La priorité des directions d’école est et doit demeurer « la mission pédagogique », bien qu’ils aient effectivement à agir à titre de « personne pivot » entre la communauté scolaire et les différentes ressources de la CSDM, soutient Mme Harel Bourdon. « C’est sûr que c’est exigeant avoir des travaux dans son école. On en est conscients. » Elle rappelle que les membres de la direction peuvent bénéficier de journées de congé compensatoires lorsque cela s’avère justifié.

3 commentaires
  • Patrick Daganaud - Abonné 26 septembre 2016 05 h 01

    EXAGÉRATION ET COMPLAISANCE

    La gestion des biens meubles et immeubles fait partie de la tâche des directions. Ce n'est pas nouveau. Une direction participe toujours aux réunions de chantier parce qu'elle est censée connaître les liens entre l'architecture de son école et les activités pédagogiques qui vont s'y dérouler.

    Je doute des 20 à 30 heures par semaine avancées : cela signifierait 4 à 6 heures par jour... À moins de choisir de regarder planter les clous, une à trois heures heures m'apparaissent plus réalistes pour un maximum de 7 h30 par semaine.

    Quant à la priorité mise à la pédagogie, je souris.
    Si tel était le cas, les plans d'intervention des écoliers vulnérables seraient autrement bien gérés et coordonnés et le support offert à l'encadrement disciplinaire des enseignants nettement plus probant.

    L'efficacité en ce domaine du personnel à la direction des écoles mériterait une visite évaluative sérieuse, car plus leur soi-disant leaderhip pédagogique augmente, plus les résultats effectifs des écoliers stagnent ou dégringolent et plus la fidélité des résultats vacille.

    Le temps consacré à se contempler en position de pouvoir est à mon avis le plus gros chantier de maintes directions. Pas toutes, mais maintes.

    Dans la réforme à venir, leur octroyer plus de pouvoir serait dramatique.

  • Marguerite Paradis - Abonnée 26 septembre 2016 08 h 12

    suggestion : les stagiaires?

    Merci monsieur Orfali de nous tenir au courant de l'évoluation de ce dossier!

    Nos étudiant.e.s stagiaires sont toujours à la recherche de beaux défis, alors pourquoi ne pas faire appel à leur « apprentissage ».

    Entre institutions d'enseignement, nous pourrions donner l'exemple avec des collaborations innovantes.

    Marguerite Paradis

  • Richard Maltais Desjardins - Abonné 26 septembre 2016 09 h 10

    De l'objectivité...


    L'AMDES allègue que ses membres sont contraints de « superviser » les chantiers, ce qui est une exagération manifeste.
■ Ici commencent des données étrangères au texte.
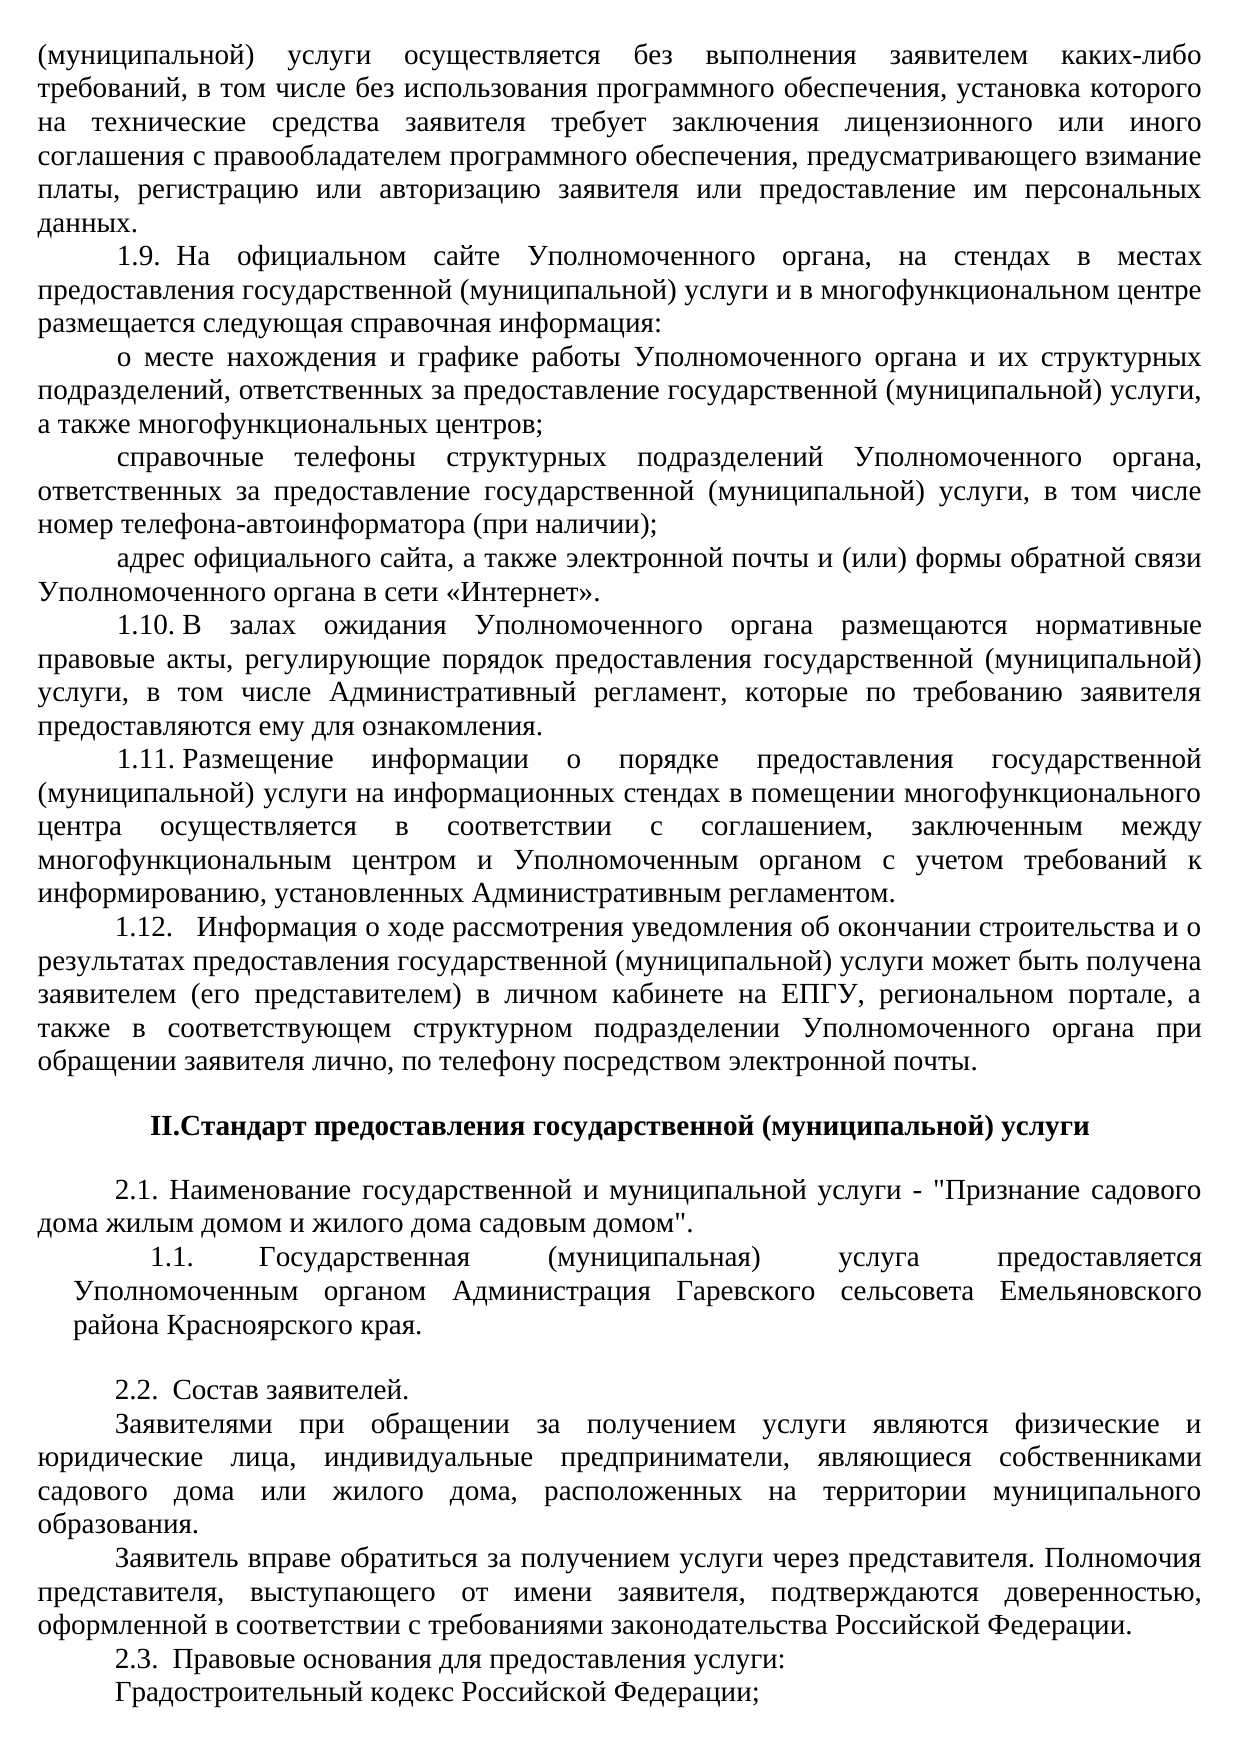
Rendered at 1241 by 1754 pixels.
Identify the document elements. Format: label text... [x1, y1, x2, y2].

text Заявителями при обращении за получением услуги являются физические и юридические лица, индивидуальные предприниматели, являющиеся собственниками садового дома или жилого дома, расположенных на территории муниципального образования. [37, 1406, 1203, 1541]
list Состав заявителей. [37, 1373, 1203, 1406]
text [37, 37, 1203, 239]
text Заявитель вправе обратиться за получением услуги через представителя. Полномочия представителя, выступающего от имени заявителя, подтверждаются доверенностью, оформленной в соответствии с требованиями законодательства Российской Федерации. [37, 1541, 1203, 1641]
text II.Стандарт предоставления государственной (муниципальной) услуги [37, 1112, 1203, 1141]
list Государственная (муниципальная) услуга предоставляется Уполномоченным органом Администрация Гаревского сельсовета Емельяновского района Красноярского края. [73, 1239, 259, 1273]
list Наименование государственной и муниципальной услуги - "Признание садового дома жилым домом и жилого дома садовым домом". [37, 1172, 1203, 1239]
list Государственная (муниципальная) услуга предоставляется Уполномоченным органом Администрация Гаревского сельсовета Емельяновского района Красноярского края. [73, 1273, 1203, 1341]
text о месте нахождения и графике работы Уполномоченного органа и их структурных подразделений, ответственных за предоставление государственной (муниципальной) услуги, а также многофункциональных центров; [37, 339, 1203, 440]
text Градостроительный кодекс Российской Федерации; [37, 1675, 1203, 1708]
text справочные телефоны структурных подразделений Уполномоченного органа, ответственных за предоставление государственной (муниципальной) услуги, в том числе номер телефона-автоинформатора (при наличии); [37, 440, 1203, 541]
list На официальном сайте Уполномоченного органа, на стендах в местах предоставления государственной (муниципальной) услуги и в многофункциональном центре размещается следующая справочная информация: [37, 239, 1203, 339]
list В залах ожидания Уполномоченного органа размещаются нормативные правовые акты, регулирующие порядок предоставления государственной (муниципальной) услуги, в том числе Административный регламент, которые по требованию заявителя предоставляются ему для ознакомления. [37, 608, 1203, 742]
list Информация о ходе рассмотрения уведомления об окончании строительства и о результатах предоставления государственной (муниципальной) услуги может быть получена заявителем (его представителем) в личном кабинете на ЕПГУ, региональном портале, а также в соответствующем структурном подразделении Уполномоченного органа при обращении заявителя лично, по телефону посредством электронной почты. [37, 909, 1203, 1077]
list Размещение информации о порядке предоставления государственной (муниципальной) услуги на информационных стендах в помещении многофункционального центра осуществляется в соответствии с соглашением, заключенным между многофункциональным центром и Уполномоченным органом с учетом требований к информированию, установленных Административным регламентом. [37, 742, 1203, 909]
text адрес официального сайта, а также электронной почты и (или) формы обратной связи Уполномоченного органа в сети «Интернет». [37, 541, 1203, 608]
list Правовые основания для предоставления услуги: [37, 1641, 1203, 1675]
Leur aurait-on épargné d'avoir leur mot à dire, ils n'auraient pas été consultés. On aurait agi par-dessus leur tête. Le titre de l'article aurait été à l'avenant.

    La CSDM affirme que les chargés de projets sont en nombre suffisant et faciles à rejoindre. Le pupitre tranche en faveur des premiers.

    On est au JdeM ou au Devoir, ici?